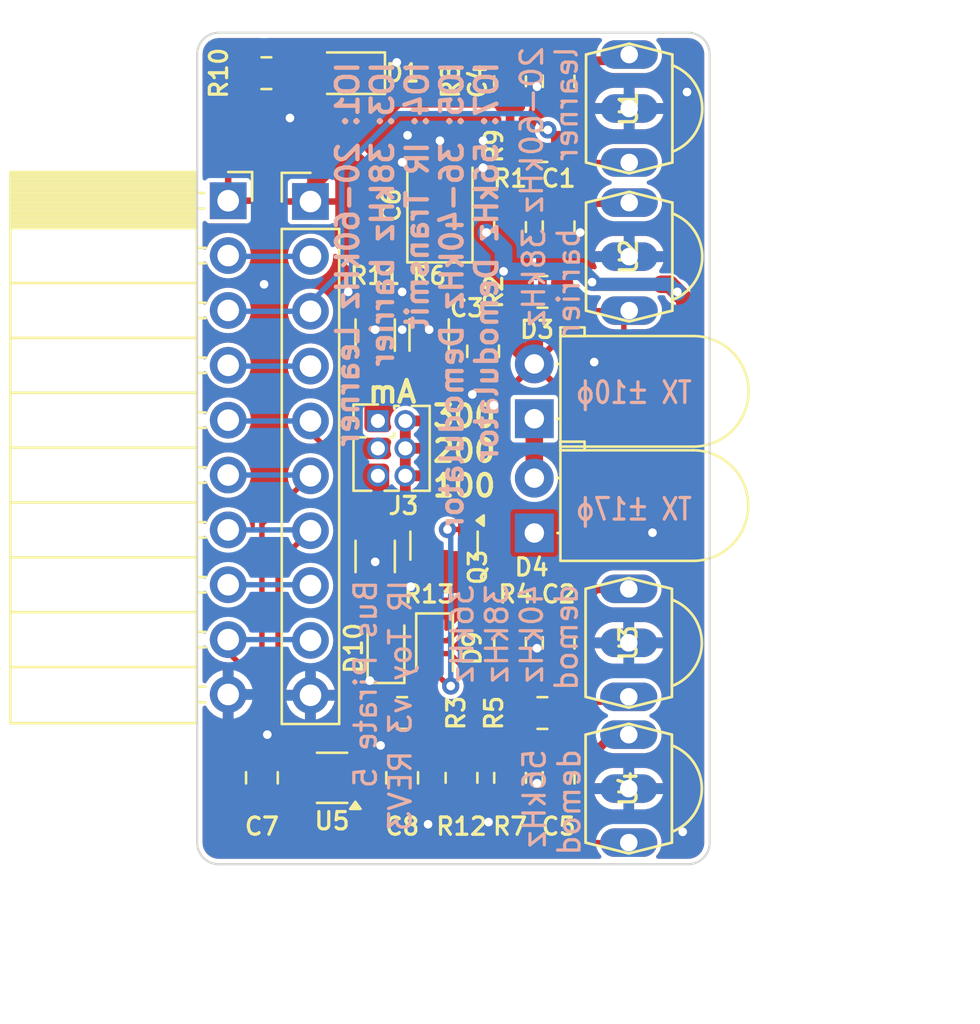
<source format=kicad_pcb>
(kicad_pcb
	(version 20240108)
	(generator "pcbnew")
	(generator_version "8.0")
	(general
		(thickness 1.6)
		(legacy_teardrops no)
	)
	(paper "A4")
	(layers
		(0 "F.Cu" signal)
		(31 "B.Cu" signal)
		(32 "B.Adhes" user "B.Adhesive")
		(33 "F.Adhes" user "F.Adhesive")
		(34 "B.Paste" user)
		(35 "F.Paste" user)
		(36 "B.SilkS" user "B.Silkscreen")
		(37 "F.SilkS" user "F.Silkscreen")
		(38 "B.Mask" user)
		(39 "F.Mask" user)
		(40 "Dwgs.User" user "User.Drawings")
		(41 "Cmts.User" user "User.Comments")
		(42 "Eco1.User" user "User.Eco1")
		(43 "Eco2.User" user "User.Eco2")
		(44 "Edge.Cuts" user)
		(45 "Margin" user)
		(46 "B.CrtYd" user "B.Courtyard")
		(47 "F.CrtYd" user "F.Courtyard")
		(48 "B.Fab" user)
		(49 "F.Fab" user)
		(50 "User.1" user)
		(51 "User.2" user)
		(52 "User.3" user)
		(53 "User.4" user)
		(54 "User.5" user)
		(55 "User.6" user)
		(56 "User.7" user)
		(57 "User.8" user)
		(58 "User.9" user)
	)
	(setup
		(pad_to_mask_clearance 0)
		(allow_soldermask_bridges_in_footprints no)
		(pcbplotparams
			(layerselection 0x00010fc_ffffffff)
			(plot_on_all_layers_selection 0x0000000_00000000)
			(disableapertmacros no)
			(usegerberextensions yes)
			(usegerberattributes no)
			(usegerberadvancedattributes no)
			(creategerberjobfile no)
			(dashed_line_dash_ratio 12.000000)
			(dashed_line_gap_ratio 3.000000)
			(svgprecision 4)
			(plotframeref no)
			(viasonmask no)
			(mode 1)
			(useauxorigin no)
			(hpglpennumber 1)
			(hpglpenspeed 20)
			(hpglpendiameter 15.000000)
			(pdf_front_fp_property_popups yes)
			(pdf_back_fp_property_popups yes)
			(dxfpolygonmode yes)
			(dxfimperialunits yes)
			(dxfusepcbnewfont yes)
			(psnegative no)
			(psa4output no)
			(plotreference yes)
			(plotvalue no)
			(plotfptext yes)
			(plotinvisibletext no)
			(sketchpadsonfab no)
			(subtractmaskfromsilk yes)
			(outputformat 1)
			(mirror no)
			(drillshape 0)
			(scaleselection 1)
			(outputdirectory "gerber/")
		)
	)
	(net 0 "")
	(net 1 "Net-(D1-A)")
	(net 2 "VOUT")
	(net 3 "GND")
	(net 4 "Net-(U1-V+)")
	(net 5 "Net-(U2-V+)")
	(net 6 "Net-(D3-K)")
	(net 7 "Net-(D4-K)")
	(net 8 "IO0")
	(net 9 "IO1")
	(net 10 "IO2")
	(net 11 "IO3")
	(net 12 "IO4")
	(net 13 "IO5")
	(net 14 "IO6")
	(net 15 "IO7")
	(net 16 "Net-(U3-V+)")
	(net 17 "Net-(U4-V+)")
	(net 18 "Net-(J3-Pin_1)")
	(net 19 "Net-(J3-Pin_2)")
	(net 20 "Net-(J3-Pin_3)")
	(net 21 "Net-(D10-A)")
	(net 22 "Net-(D9-A)")
	(net 23 "Net-(J3-Pin_5)")
	(net 24 "Net-(U5-A)")
	(footprint "Capacitor_SMD:C_0805_2012Metric" (layer "F.Cu") (at 153.75 70.5 -90))
	(footprint "Connector_PinHeader_1.27mm:PinHeader_2x03_P1.27mm_Vertical" (layer "F.Cu") (at 145.375 86.225))
	(footprint "Package_TO_SOT_SMD:SOT-363_SC-70-6" (layer "F.Cu") (at 143.25 102.75 180))
	(footprint "LED_SMD:LED_0805_2012Metric" (layer "F.Cu") (at 144.018 70.125 180))
	(footprint "Resistor_SMD:R_1206_3216Metric" (layer "F.Cu") (at 145.25 82.25 90))
	(footprint "Capacitor_SMD:C_0805_2012Metric" (layer "F.Cu") (at 153.75 96.5 -90))
	(footprint "Capacitor_SMD:C_0805_2012Metric" (layer "F.Cu") (at 153.75 77.25 -90))
	(footprint "Library:TSOP18XX" (layer "F.Cu") (at 156.994399 78.6178 90))
	(footprint "LED_THT:LED_D5.0mm_Horizontal_O1.27mm_Z3.0mm_IRGrey" (layer "F.Cu") (at 152.623 91.415 90))
	(footprint "Resistor_SMD:R_1206_3216Metric" (layer "F.Cu") (at 147.75 82.25 90))
	(footprint "Capacitor_SMD:C_0805_2012Metric" (layer "F.Cu") (at 153.75 102.75 -90))
	(footprint "Diode_SMD:D_SOD-323F" (layer "F.Cu") (at 145.75 96.75 90))
	(footprint "Connector_PinSocket_2.54mm:PinSocket_1x10_P2.54mm_Horizontal" (layer "F.Cu") (at 138.437442 76.030607))
	(footprint "Package_TO_SOT_SMD:SOT-23" (layer "F.Cu") (at 148.44 92 -90))
	(footprint "Diode_SMD:D_SOD-323F" (layer "F.Cu") (at 148 96.75 -90))
	(footprint "Library:TSOP18XX" (layer "F.Cu") (at 156.9734 96.4988 90))
	(footprint "Capacitor_Tantalum_SMD:CP_EIA-3528-21_Kemet-B_Pad1.50x2.35mm_HandSolder" (layer "F.Cu") (at 148.25 76.25 90))
	(footprint "LED_THT:LED_D5.0mm_Horizontal_O1.27mm_Z3.0mm_IRGrey" (layer "F.Cu") (at 152.623 86.125 90))
	(footprint "Resistor_SMD:R_0805_2012Metric" (layer "F.Cu") (at 151.5 102.75 -90))
	(footprint "Resistor_SMD:R_0805_2012Metric" (layer "F.Cu") (at 153 80.25 180))
	(footprint "Capacitor_SMD:C_0805_2012Metric" (layer "F.Cu") (at 146.5 102.75 90))
	(footprint "Resistor_SMD:R_0805_2012Metric" (layer "F.Cu") (at 153 99.75 180))
	(footprint "Resistor_SMD:R_1206_3216Metric" (layer "F.Cu") (at 145.25 92.5 -90))
	(footprint "Library:TSOP18XX" (layer "F.Cu") (at 156.994399 71.7598 90))
	(footprint "Library:TSOP18XX" (layer "F.Cu") (at 156.9734 103.2488 90))
	(footprint "Resistor_SMD:R_0805_2012Metric" (layer "F.Cu") (at 153 73.5 180))
	(footprint "Capacitor_SMD:C_0805_2012Metric" (layer "F.Cu") (at 150.25 83 -90))
	(footprint "Capacitor_SMD:C_0805_2012Metric" (layer "F.Cu") (at 140 102.75 -90))
	(footprint "Connector_PinHeader_2.54mm:PinHeader_1x10_P2.54mm_Vertical" (layer "F.Cu") (at 142.25 76.068))
	(footprint "Resistor_SMD:R_0805_2012Metric" (layer "F.Cu") (at 151.5 96.5 -90))
	(footprint "Resistor_SMD:R_0805_2012Metric" (layer "F.Cu") (at 146.5 99.75 180))
	(footprint "Resistor_SMD:R_0805_2012Metric" (layer "F.Cu") (at 140.208 70.125))
	(footprint "Resistor_SMD:R_0805_2012Metric" (layer "F.Cu") (at 149.25 102.75 90))
	(footprint "Resistor_SMD:R_0805_2012Metric" (layer "F.Cu") (at 151.5 70.5 -90))
	(footprint "Resistor_SMD:R_0805_2012Metric" (layer "F.Cu") (at 151.5 77.25 -90))
	(gr_line
		(start 138 68.25)
		(end 159.75 68.25)
		(stroke
			(width 0.1)
			(type default)
		)
		(layer "Edge.Cuts")
		(uuid "3710d7ed-487c-4ab2-98fc-8d76c0eda29b")
	)
	(gr_line
		(start 138 106.75)
		(end 159.75 106.75)
		(stroke
			(width 0.1)
			(type default)
		)
		(layer "Edge.Cuts")
		(uuid "4664c38f-818d-4418-9eab-afacf2626441")
	)
	(gr_line
		(start 137 69.25)
		(end 137 105.75)
		(stroke
			(width 0.1)
			(type default)
		)
		(layer "Edge.Cuts")
		(uuid "62bf04e0-8e5f-4f31-afe7-36afa52ee0c8")
	)
	(gr_arc
		(start 160.75 105.75)
		(mid 160.457107 106.457107)
		(end 159.75 106.75)
		(stroke
			(width 0.1)
			(type default)
		)
		(layer "Edge.Cuts")
		(uuid "6bb5f11c-dced-4821-9b74-34b5e42635ed")
	)
	(gr_arc
		(start 159.75 68.25)
		(mid 160.457107 68.542893)
		(end 160.75 69.25)
		(stroke
			(width 0.1)
			(type default)
		)
		(layer "Edge.Cuts")
		(uuid "6bf92966-a6ed-40c3-8ae6-59d94d8b957b")
	)
	(gr_arc
		(start 138 106.75)
		(mid 137.292893 106.457107)
		(end 137 105.75)
		(stroke
			(width 0.1)
			(type default)
		)
		(layer "Edge.Cuts")
		(uuid "7ce9b846-3bab-42ef-9566-03101315b34b")
	)

... [240024 chars truncated]
</source>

**WORK TO BE COMPLETED:** Scan the data above. Return every line with "SilkS" in it.

**TASK ANSWER:**
		(36 "B.SilkS" user "B.Silkscreen")
		(37 "F.SilkS" user "F.Silkscreen")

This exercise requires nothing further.